Thomas Hirschhorn PREPARATORY DRAWINGS FOR “CRYSTAL OF RESISTANCE”

Published Summer 2012

Concept and design: Thomas Hirschhorn

Edition of twenty-nine, each housed in a cardboard box containing eighty-eight facsimiles and three original drawings in variable sizes.
Offset printing on paper.
Box size: 35 x 51 cm
Box hand-labelled and numbered by the artist.

This publication of facsimiles reunited in a fitted box with three original sketches is a rare peek into the working process of Swiss artist, Thomas Hirschhorn. It is a follow-up to “Crystal of Resistance”, the artist’s large-scale work for the Swiss Pavilion at the 2011 Venice Biennial and one of the few artist’s notes which remain after the exhibition. This series of collages and preliminary sketches published by Three Star Books constitutes the preparatory drawings for the artist’s monumental sculptural work and shows his thoughts, logic and guidelines with the immediacy of the time of conception. These sketches, which Hirschhorn taped to the walls of his studio and used as reference while working on the set-up in Venice, reveal a fragment of his world vision, in the process of giving form and following the motif of the fractal-like nature of crystals. Through his collages, large and small issues are confronted in kaleidoscopic configurations, blurring the customary distinctions between architecture, drawing, sculpture, painting, and printed book-matter. Three Star Books has created a limited edition of facsimiles of eighty-eight drawings, printed in offset on both sides and assembled in a cardboard box. Each box is hand-labelled by the artist and contains three original preparatory drawings from the “Crystal of Resistance” work sketches. This exceptional project totalises through its eighty-eight folios the artist’s will to give form and his questioning of aesthetics, natural history, philosophy, love, politics, and above all, how to do art today.

— RECORD EXCERPTS —
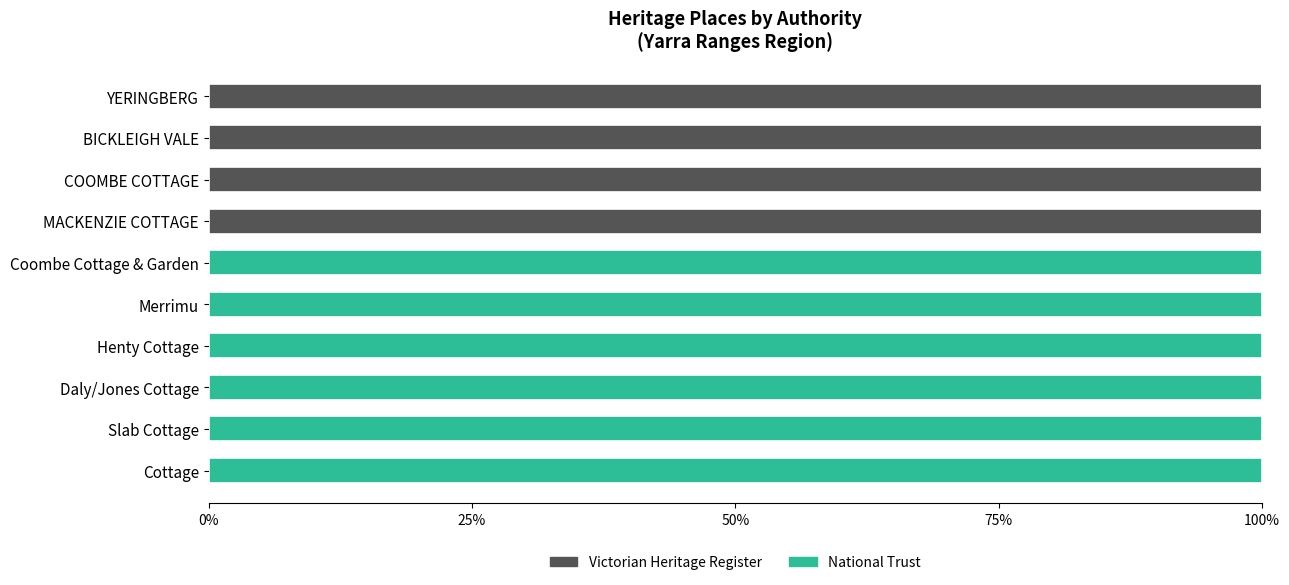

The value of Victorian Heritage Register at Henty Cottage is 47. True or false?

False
---
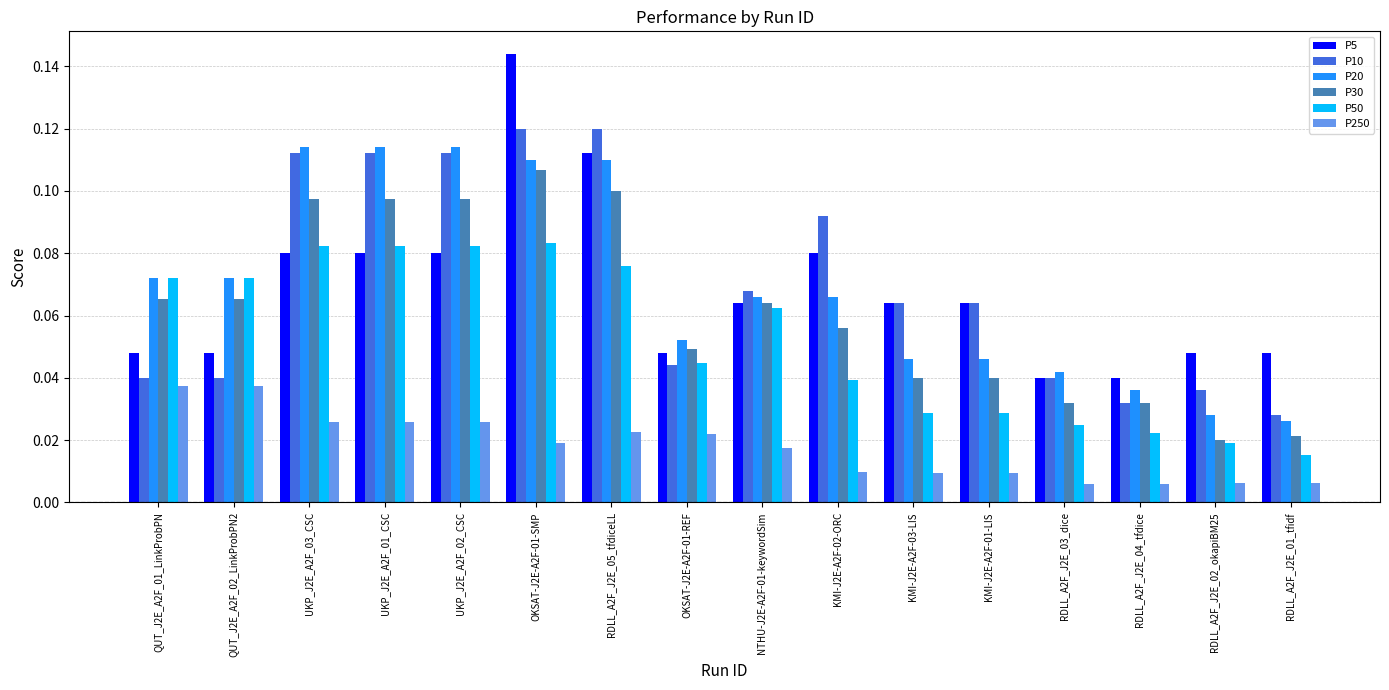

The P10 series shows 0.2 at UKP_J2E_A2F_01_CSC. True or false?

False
---
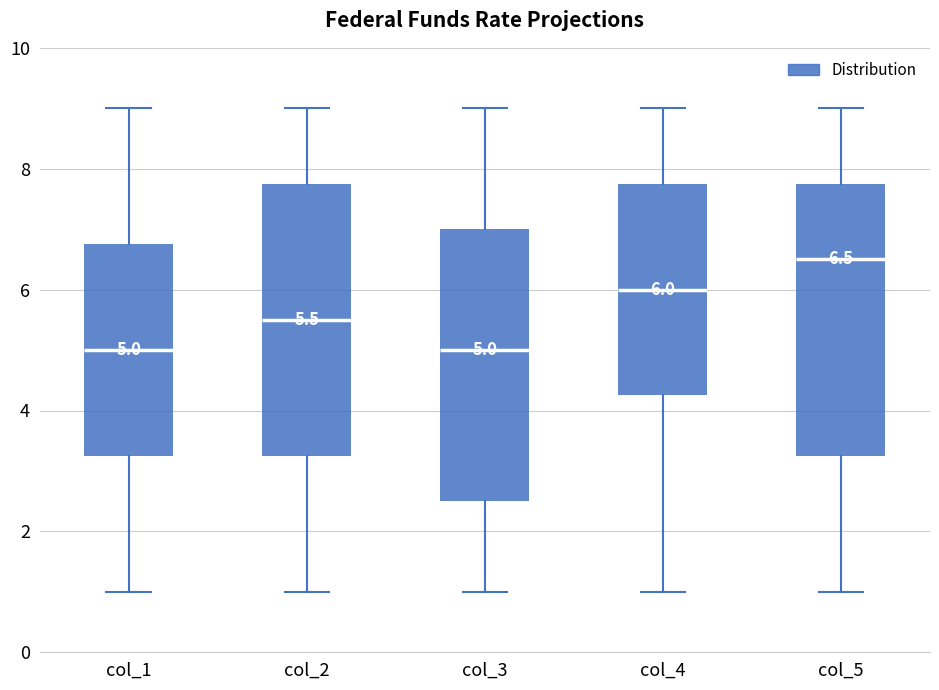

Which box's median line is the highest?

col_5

— REQUIREMENT —
According to the book description, where was "Crystal of Resistance" shown? The rows have nothing to do with the book description.

— WRITTEN SOLUTION —
In the Swiss Pavilion at the 2011 Venice Biennial.